BRANO ESTRATTO =>

____

A oltre vent’anni dalla disgregazione della Jugoslavia, che nel 1991 intaccò Slovenia e Croazia e nel 1992 deflagrò in Bosnia Erzegovina, Sarajevo organizza ancora un War Tour attraverso i segni della guerra: il tunnel che la collegava all’aeroporto durante l’assedio, oggi museo, il mercato di Merkale in ricordo delle 105 vittime, le buche delle granate riempite di cemento rosso, finché il colore tiene. Nelle edicole della città fa bella mostra di sé il poster della mappa del fronte.

Oggi il più grande centro commerciale del Paese, il Bbi Center di Sarajevo, aperto nel 2009, vende vestiti Oviesse e scarpe Timberland, ma né alcool né maiale. Fuori, nella piazza che affaccia sulla via Maresciallo Tito, tra la Bosnia Bank International, che ha cofinanziato il centro, e il momumento dedicato ai bambini di Sarajevo morti durante la guerra, passano donne con velo e carrozzina, qualcuna porta il niqaïb, il manto integrale che lascia scoperti soltanto gli occhi. Il centro commerciale è costato 35 milioni di euro, tutti sborsati dalla Bbi Real Estate, una societààfondata dall’Islamic Development Bank, l’Abu Dhabi Islamic Bank, la Dubai Islamic Bank: gli stessi azionisti della Bosnia Bank International, la prima banca islamica d’Europa attiva dal 2000. All’interno del Bbi Center c’è uno spazio per la preghiera, dove i clienti musulmani possono adempiere ai propri doveri quotidiani.

____

OBIETTIVO 1 =>
Riporta come lista JSON di stringhe, una per riga e senza righe vuote, le righe dell'elenco a partire da quella che contiene "way as 1:46:28." fino a quella che contiene "The time is 12:29:14", entrambe incluse. Escludi le immagini dalla risposta.
Il brano e l'elenco sono del tutto indipendenti l'uno dall'altro.

VOCI ELENCATE =>
____

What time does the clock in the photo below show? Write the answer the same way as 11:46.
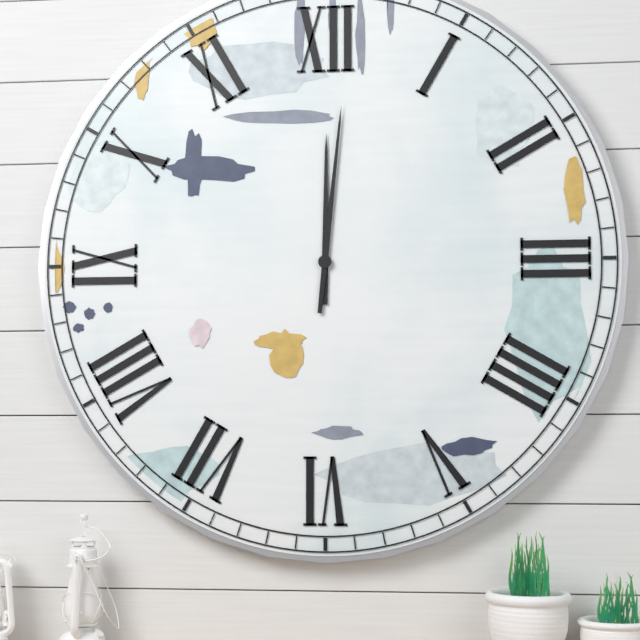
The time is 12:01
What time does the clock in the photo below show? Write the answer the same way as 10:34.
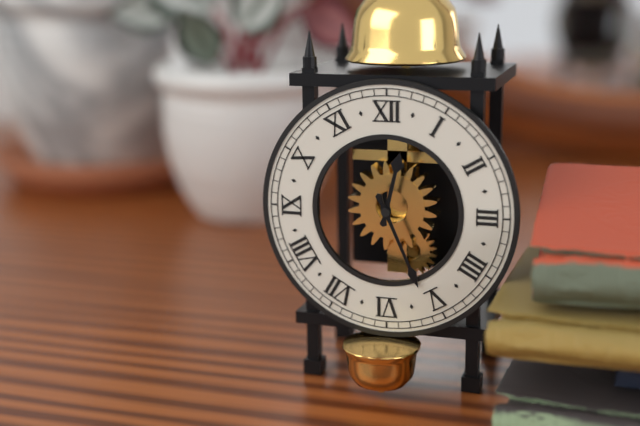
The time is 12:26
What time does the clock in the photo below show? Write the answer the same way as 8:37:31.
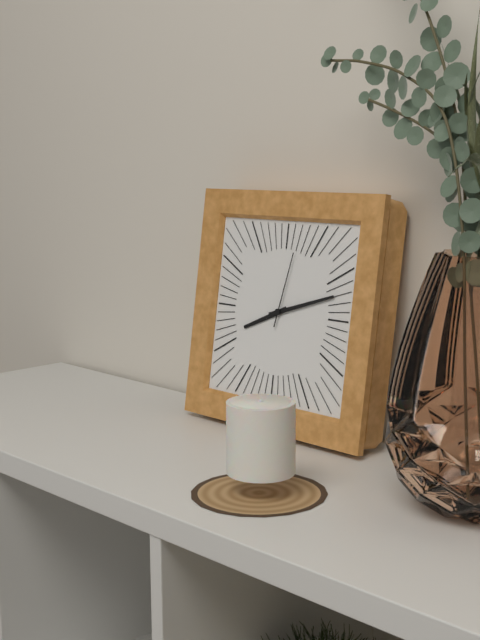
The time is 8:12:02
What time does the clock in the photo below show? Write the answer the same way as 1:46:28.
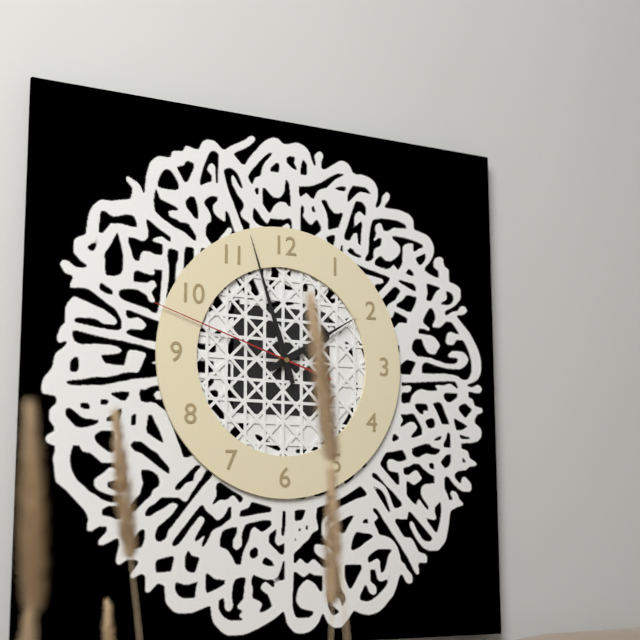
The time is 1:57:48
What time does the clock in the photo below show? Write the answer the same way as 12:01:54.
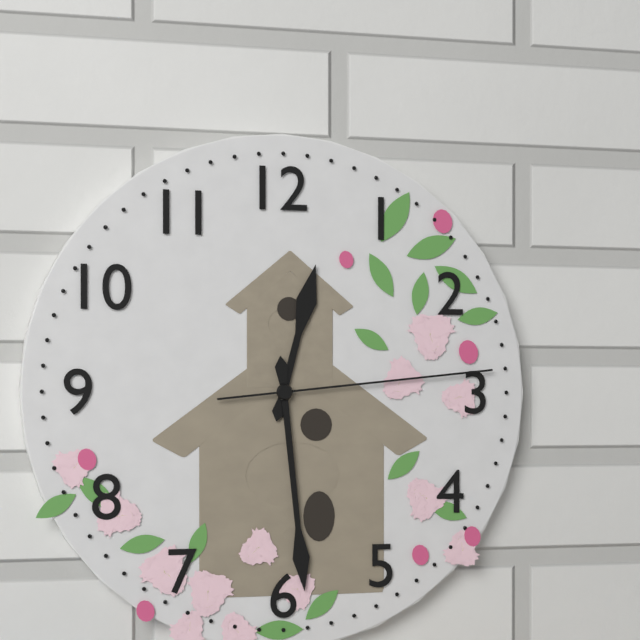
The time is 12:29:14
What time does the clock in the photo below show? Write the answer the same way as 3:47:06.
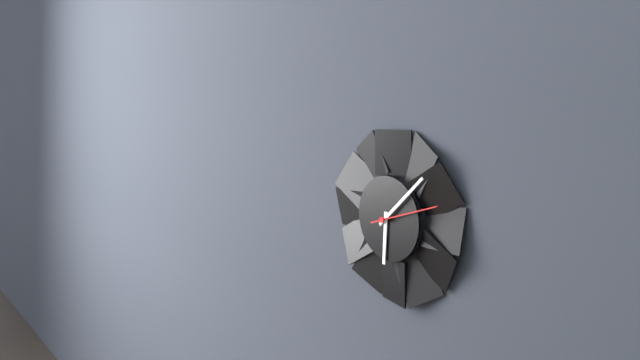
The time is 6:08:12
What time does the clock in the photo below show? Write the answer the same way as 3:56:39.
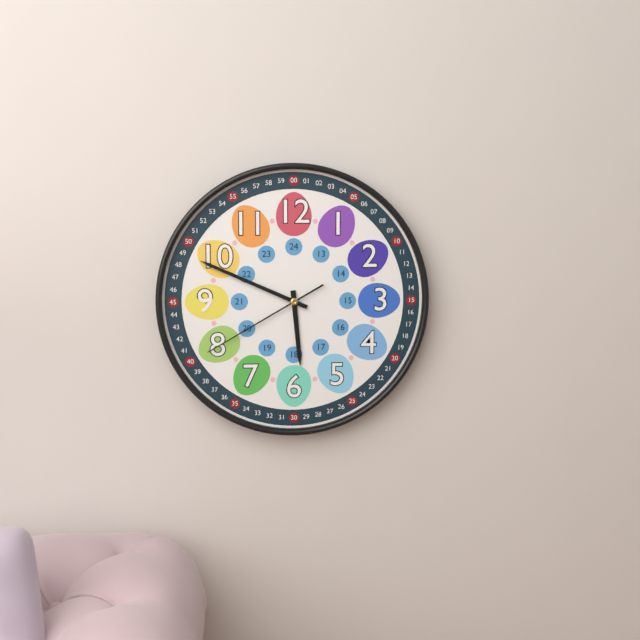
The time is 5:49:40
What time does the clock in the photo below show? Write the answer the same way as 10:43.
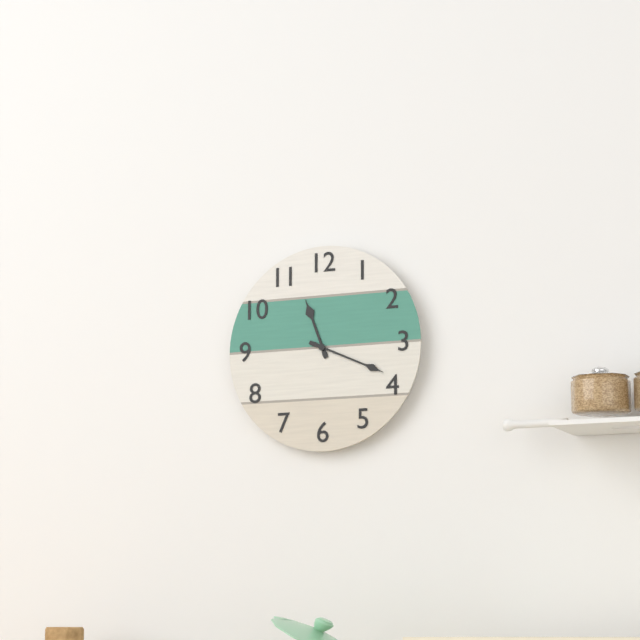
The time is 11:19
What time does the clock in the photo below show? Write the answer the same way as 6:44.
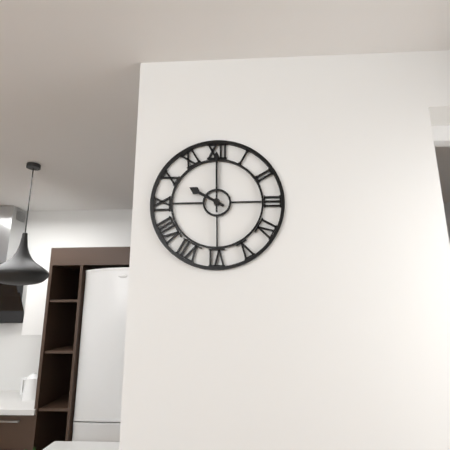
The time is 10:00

____

OBIETTIVO 2 =>
Secondo il brano, in che anno è stato aperto il Bbi Center di Sarajevo?

RISPOSTA 1 =>
[
  "What time does the clock in the photo below show? Write the answer the same way as 1:46:28.",
  "The time is 1:57:48",
  "What time does the clock in the photo below show? Write the answer the same way as 12:01:54.",
  "The time is 12:29:14"
]

RISPOSTA 2 =>
Nel 2009.